In March 19 IssueBy Greg WellsTimes Journal Managing Editor
The 120-ton crane that contractors say they will use to dig the trench for the diaphragm wall in Wolf Creek Dam has been constructed. It is waiting for improvements to the work platform to be completed before it is moved out to begin work on a portion of the dam.
Daniel Koziol, the lead technical engineer for Triviicos-Soletanche, said they have been widening of the work platform, and readying a section of a trench, with reinforced concrete guide-walls, in the platform between lines of the grout holes previously installed.
Koziol said the guide-walls will do just as their name implies, guide the equipment down into the earthen portion of the dam.
He explained that clamshell buckets will be used to dig down to a level in the dam where the pumps will not be pumping uphill to the digging head.
Koziol showed off the specially designed hydro-mill heads, which when assembled is taller than a house.
"This one turns like this, toward the center and the other side turns also to the center and the fluid flows around pushing the spoils up to the pipe," Kaziol said.
Where all the equipment is being staged, they are installing the apparatus of a separator on the pits they completed last week for extracting the dirt and rock from the liquid slurry that will be used to lubricate the cutting.
Three of the six ponds for holding that cutting lubricant are nearing completion.
The engineer explained that they will dig every other shaft along the slit trench and leave the cutting fluid in place to maintain the trench until the other crane will place concrete in that hole.

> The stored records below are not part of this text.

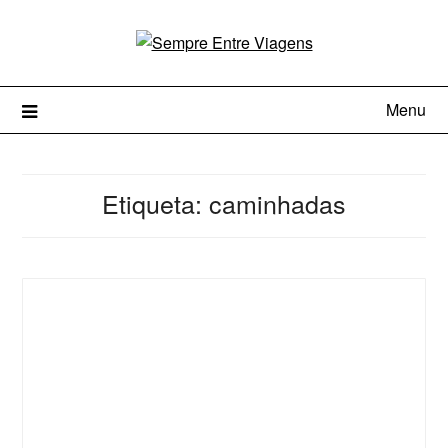
Menu
Etiqueta:
caminhadas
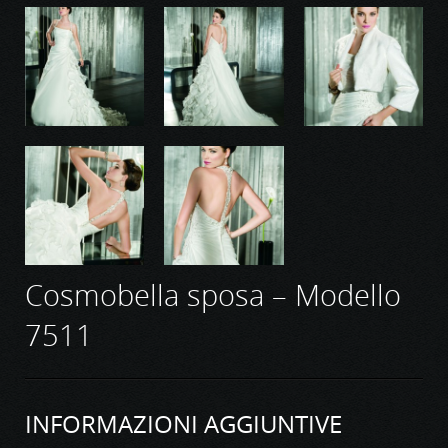
Cosmobella sposa – Modello
7511
INFORMAZIONI AGGIUNTIVE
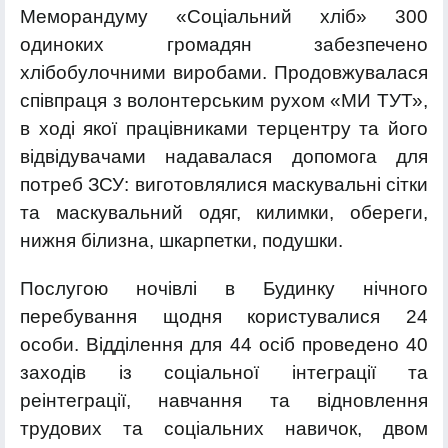
Меморандуму «Соціальний хліб» 300
одиноких громадян забезпечено
хлібобулочними виробами. Продовжувалася
співпраця з волонтерським рухом «МИ ТУТ»,
в ході якої працівниками терцентру та його
відвідувачами надавалася допомога для
потреб ЗСУ: виготовлялися маскувальні сітки
та маскувальний одяг, килимки, обереги,
нижня білизна, шкарпетки, подушки.
Послугою ночівлі в Будинку нічного
перебування щодня користувалися 24
особи. Відділення для 44 осіб проведено 40
заходів із соціальної інтеграції та
реінтеграції, навчання та відновлення
трудових та соціальних навичок, двом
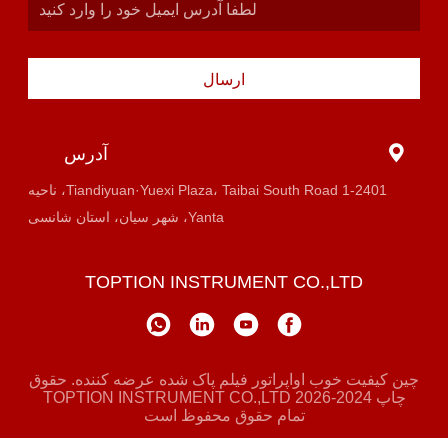
ارسال
آدرس
1-2401 Tiandiyuan·Yuexi Plaza، Taibai South Road، ناحیه
Yanta، شهر سیان، استان شانسی
TOPTION INSTRUMENT CO.,LTD
چین کیفیت خوب اواپراتور فیلم پاک شده عرضه کننده. حقوق
چاپ 2024-2026 TOPTION INSTRUMENT CO.,LTD
تمام حقوق محفوظ است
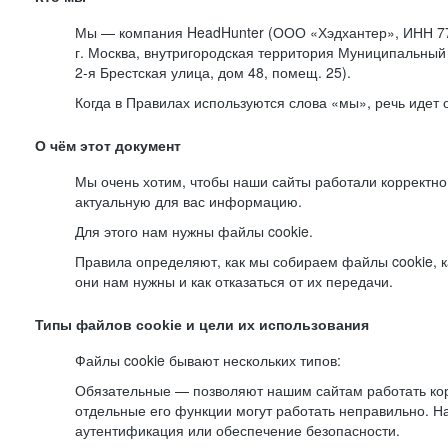
Мы — компания HeadHunter (ООО «Хэдхантер», ИНН 77
г. Москва, внутригородская территория Муниципальный 
2-я
Брестская улица, дом 48, помещ. 25).
Когда в Правилах используются слова «мы», речь идет
О чём этот документ
Мы очень хотим, чтобы наши сайты работали корректно
актуальную для вас информацию.
Для этого нам нужны файлы cookie.
Правила определяют, как мы собираем файлы cookie, к
они нам нужны и как отказаться от их передачи.
Типы файлов cookie и цели их использования
Файлы cookie бывают нескольких типов:
Обязательные — позволяют нашим сайтам работать корр
отдельные его функции могут работать неправильно. 
аутентификация или обеспечение безопасности.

He said they will pump in the concrete from the bottom of the hole, pulling up and disassembling the delivery pipe as they force in the concrete, and displace the cutting fluid.
After a section of borings have been completed and hardened, Kaziol explained they will come back and dig out and concrete in the shafts that were passed up previously; thereby completing the wall.
As to what else has been going on at the dam Allison Jarrett with the Nashville district of the Corps the contractor has been installing more instruments to monitor the dam as they proceed with grouting and installing the wall within the dam.
William Flicknger, an on-site engineer for the Corps said a great deal of work has gone into putting in a new access for Ray Mann Road and to widening the work platform on the upstream side of the dam.
He said the new road is to keep construction equipment and private cars as separate as possible, to keep risk of a collision to a minimum.
Flicknger said the widening of the work platform by about 18 feet has required moving a great deal of rock from the old Halcomb's Landing area to the work area on the side of the dam.
In recent weeks the face of the dam has begun to change, and more recently more and more equipment has been arriving at the site. Just this week the offices for the contractor, Triviicos-Soletanche, arrived and are being assembled.
Equipment is still coming in to do the work, and they are still hiring the people they will need to do that work.
Staff in the company's office said they have been hiring workers locally, but noted that the company needs workers with very specific skill sets.
The Corps' engineer, Flicknger, said the general contractor has been hiring local firms to do the sub-contracting work and they are taking on local works where possible to complete the 3-5 years work repairing Wolf Creek Dam.